- **Text passage**
BEGIN

Read data from PDF and have to extract all data in start date and end date from a particular row that have a title-Home Health Episodes
If the title is available then extract the date details:
Here there might be multiple no.of start and end dates and after getting each date individually, I have to compare that start date with another date and similarly end date with another date.
Use the “Read PDF Text” activity to read the text from the PDF file.
Use the “Matches” activity to extract the row that contains the title “Home Health Episodes”. You can use a regular expression to match the title.
Once you have the row, use the “Matches” activity again to extract the start and end dates. You can use regular expressions to match the date format in the row.
You can then compare the start and end dates with another date using the “DateTime.ParseExact” method or other date/time functions in UiPath.
m = System.Text.RegularExpressions.Regex.Match(strPdf,"Home\s+Health\s+Episodes\s*\nStart\s+Date\s+End\s+Date.*\n(?<STARTDATE>\d{2}/\d{2}/\d{4})\s+(?<ENDDATE>\d{2}/\d{2}/\d{4})")
mc = System.Text.RegularExpressions.Regex.Matches(strPdf,"(?<=Home\s+Health\s+Episodes\s*\nStart\s+Date\s+End\s+Date.*\n|\G)(?<STARTDATE>\d{2}/\d{2}/\d{4})\s+(?<ENDDATE>\d{2}/\d{2}/\d{4}).*\n")
Hi Yoichi,
Thank you for your response
The code that you just provided is working fine however it is constrained to only one or two or three rows.
if there are dynamic rows like more that 5 rows then that is not working as it is considering only first two dates.
Assume that there can be some times one row some times mutiple rows like more than 5 rows then the bot should take/ consider all values rather than restricted to only one or two. pdftext.txt (619 Bytes)

END

- **Information supplied**
BEGIN

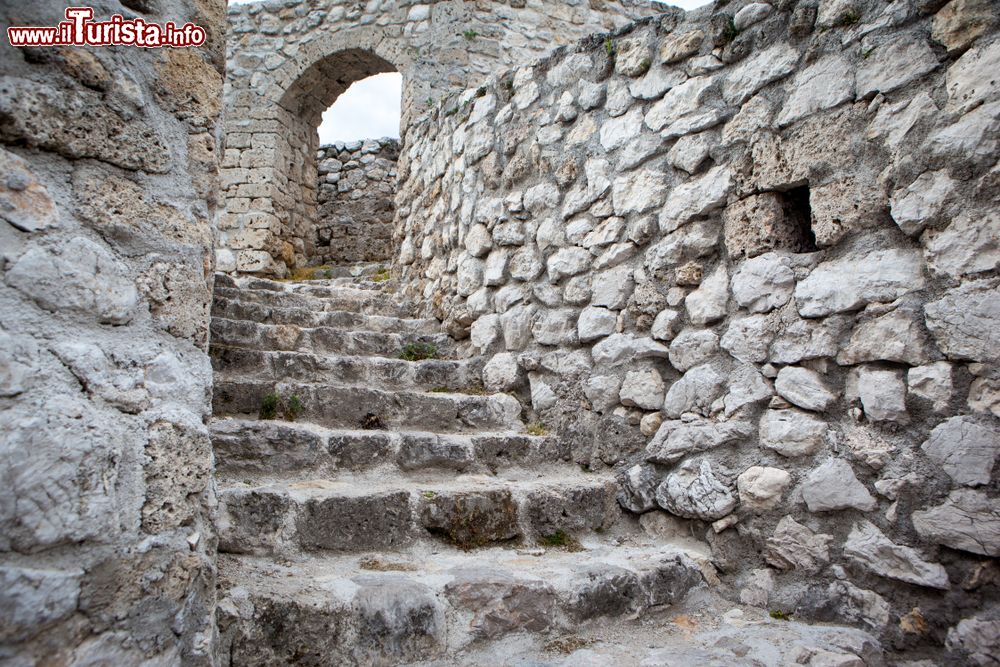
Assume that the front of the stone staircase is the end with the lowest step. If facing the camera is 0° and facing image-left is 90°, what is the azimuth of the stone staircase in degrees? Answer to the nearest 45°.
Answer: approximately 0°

END

- **Study questions**
- 1) Summarize the forum thread about extracting Home Health Episodes dates from a PDF in three sentences.
- 2) Extend the forum thread about extracting Home Health Episodes dates from a PDF, beginning after its final sentence.

- **Answers**
- 1) A user needs to extract every start date and end date from the row titled "Home Health Episodes" in a PDF and compare each of them with another date. The reply recommends reading the file with the "Read PDF Text" activity, using the "Matches" activity with regular expressions to isolate the row and then the dates, and comparing the dates through "DateTime.ParseExact" or other date/time functions, and regular-expression code built on Match and Matches is also posted. The user reports that the code works but handles only the first few rows, and asks that the bot take all values when the number of rows varies, including cases with more than five rows.

- 2)
pdftextdata.txt (400 Bytes)
in this the out put contains another random number coming so because of it the bot is not considering the dates below it.
as a result it is only taking three dates rather than 4…pls refer latest pdftextdata file provided
in such scenarios is there any way to overcome that and continue to consider the date
How about the following? This extracts all the date from the beginning of the line. (This ignores headers. If you need to consider with headers, it’s necessary to clarify rule of the table range)
mc = System.Text.RegularExpressions.Regex.Matches(strPdf,"(?m)(?<STARTDATE>^\d{2}/\d{2}/\d{4}) +(?<ENDDATE>\d{2}/\d{2}/\d{4}) *(?<EARLIEST>\d{2}/\d{2}/\d{4})? *(?<LATEST>\d{2}/\d{2}/\d{4})?")
Hi Yoichi,
Sorry for late reply.
The code that was shared is working good. However if the input is in the way that is present in the shared pdftext_2.txt (2.1 KB)
input file it is not working.
Here in the input file we need to extract only the start date and end date under Home Health Episodes only. Have to leave the remaining all other details.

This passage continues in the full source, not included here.